| To-do item |
Copy every line of the material below that contains the string "right", treating uppercase and lowercase as different.

| Supplied entries |
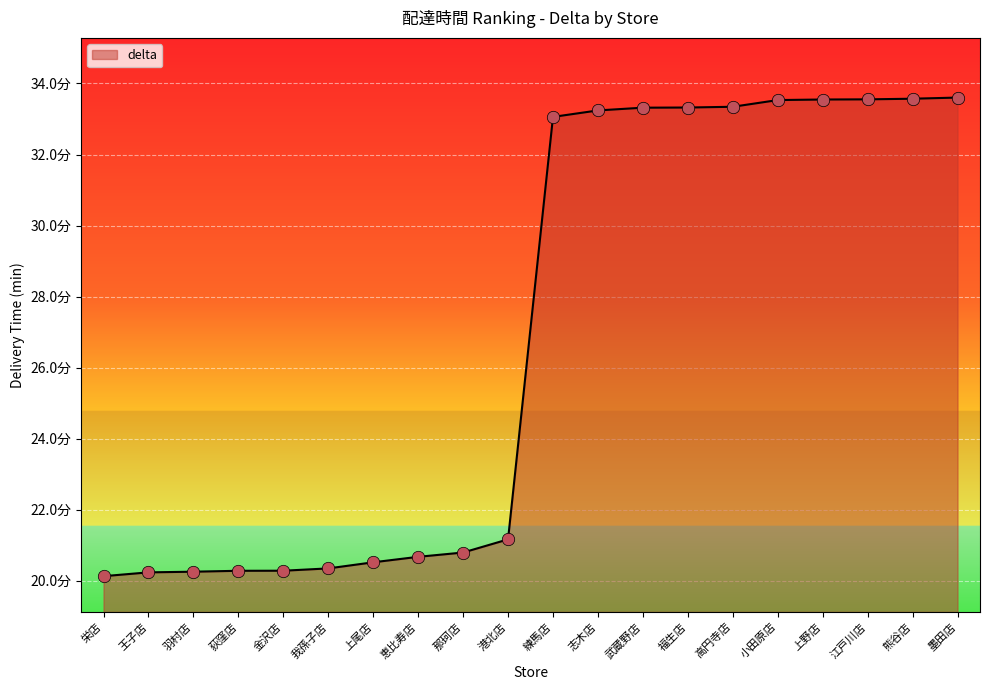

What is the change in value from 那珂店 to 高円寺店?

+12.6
* * *
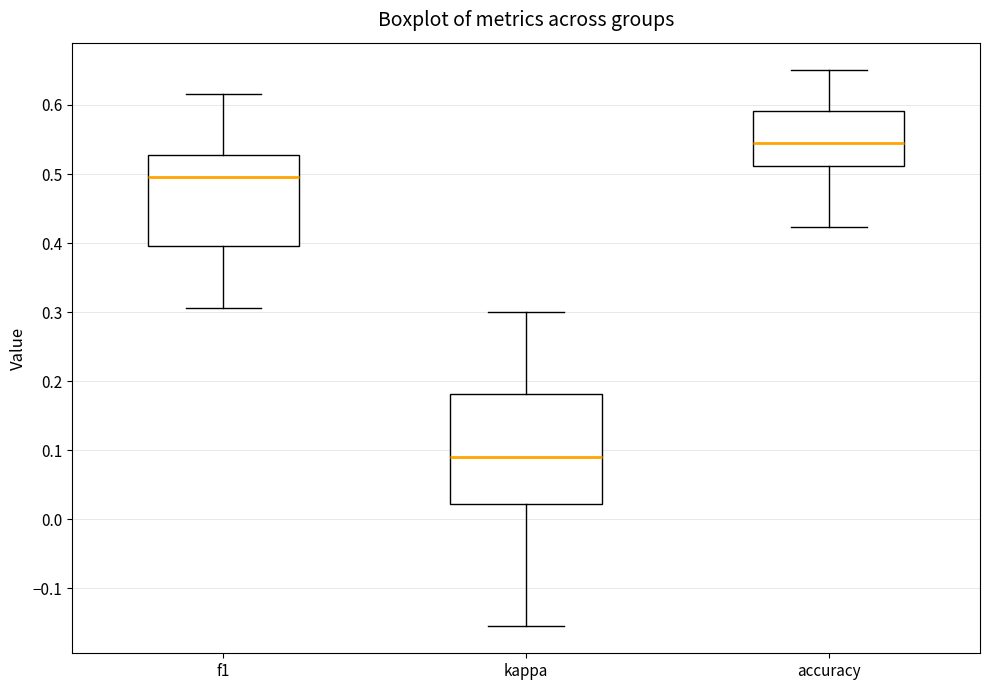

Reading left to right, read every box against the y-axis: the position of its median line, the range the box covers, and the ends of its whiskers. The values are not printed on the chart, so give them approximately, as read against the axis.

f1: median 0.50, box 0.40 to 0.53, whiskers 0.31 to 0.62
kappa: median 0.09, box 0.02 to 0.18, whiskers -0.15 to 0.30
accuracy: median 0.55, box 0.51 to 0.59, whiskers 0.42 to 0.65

| Final answer |
Reading left to right, read every box against the y-axis: the position of its median line, the range the box covers, and the ends of its whiskers. The values are not printed on the chart, so give them approximately, as read against the axis.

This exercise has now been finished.